At the work_assigned process, a contractor no-shows for a scheduled cleaning. The workflow detects the missed appointment (via a signal from your scheduling system or a timer firing past the SLA). A required goal closes with reason: failed, and the workflow enters a blocked process:

GET /v1/workflow-instances/wf-abc123

→ {
    "currentProcess": "blocked",
    "status": "open",
    "info": { "reason": "provider_no_show" }
  }

Get the recovery options:

GET /v1/workflow-instances/wf-abc123/work

→ {
    "unblockedGoals": [
      { "publicId": "wf-abc123.blk.a1b2c3", "name": "reassign_provider" },
      { "publicId": "wf-abc123.blk.d4e5f6", "name": "reschedule" },
      { "publicId": "wf-abc123.blk.g7h8i9", "name": "escalate_to_landlord" }
    ],
    "unblockedTasks": [...],
    "tools": [...]
  }

Complete the appropriate recovery goal — close its tasks, close the goal. The workflow returns to work_assigned with a new provider. The event log records the full path, including the blocked excursion. The workflow did not crash; the exception is a defined process with defined recovery.

The event log

Every decision — open a goal, close a task, advance to the next process — is recorded with timestamps, triggering actor, reason, and (for decisions made by the decision engine) a reasoning trace.

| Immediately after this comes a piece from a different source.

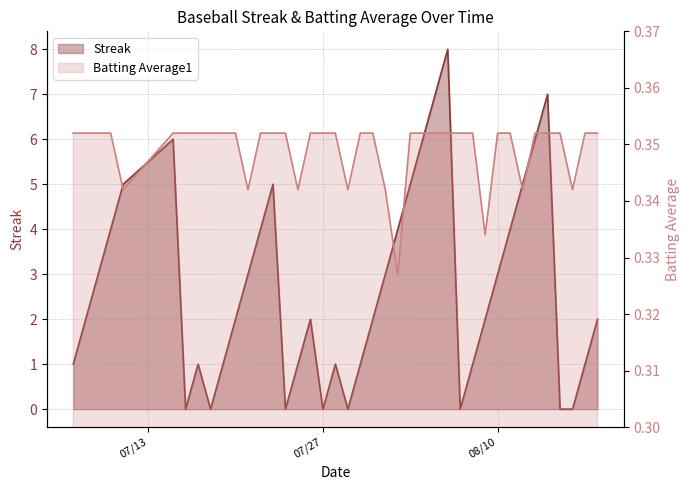

True or false: Streak has more than 2 interior local peaks.

True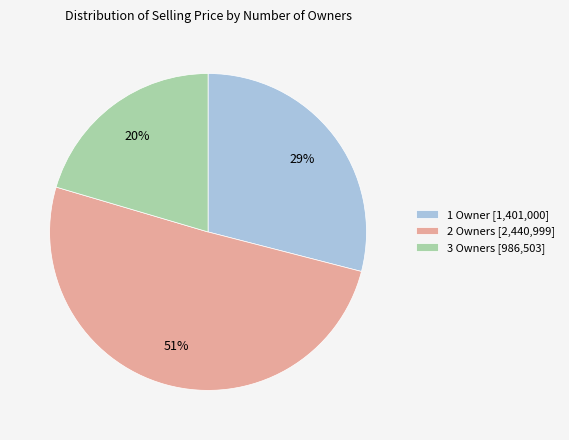

What is the ratio of the value at 3 Owners [986,503] to the value at 2 Owners [2,440,999]?

0.4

GET /v1/workflow-instances/wf-abc123/events

→ [
    { "type": "process_entered", "process": "vacated", ... },
    { "type": "goal_opened", "name": "document_condition", ... },
    { "type": "task_closed", "name": "photograph_rooms", "reason": "success", ... },
    { "type": "goal_closed", "name": "document_condition", "reason": "success", ... },
    { "type": "process_advanced", "from": "condition_documented", "to": "work_identified", ... },
    ...
  ]

The event log is the audit and replay artifact. It is also the input to operational metrics — conversion rates, dwell time per process, work-in-progress depth, error disposition — all derived from it for free.

Composability

Composable workflows reuse the same task primitives. The apartment.close_and_prep workflow dispatches tasks like:

inspect / apartment.unit [move_out_condition] — document the unit's state.
clean / apartment.unit [turnover] — standard turn cleaning.
verify / apartment.unit [work_completion] — confirm work was done.

Each task follows the same action / resource / subject / result grammar whether it runs standalone or inside a workflow. The workflow adds structure and evidence accumulation; it does not change how tasks work.

New workflows compose the same primitives in different sequences with different rules. A property.condition_check workflow reuses inspect tasks but with a lighter process model: requested → scheduled → on_site → documented → reported. The task vocabulary is shared; the workflow grammar is specific to the operation.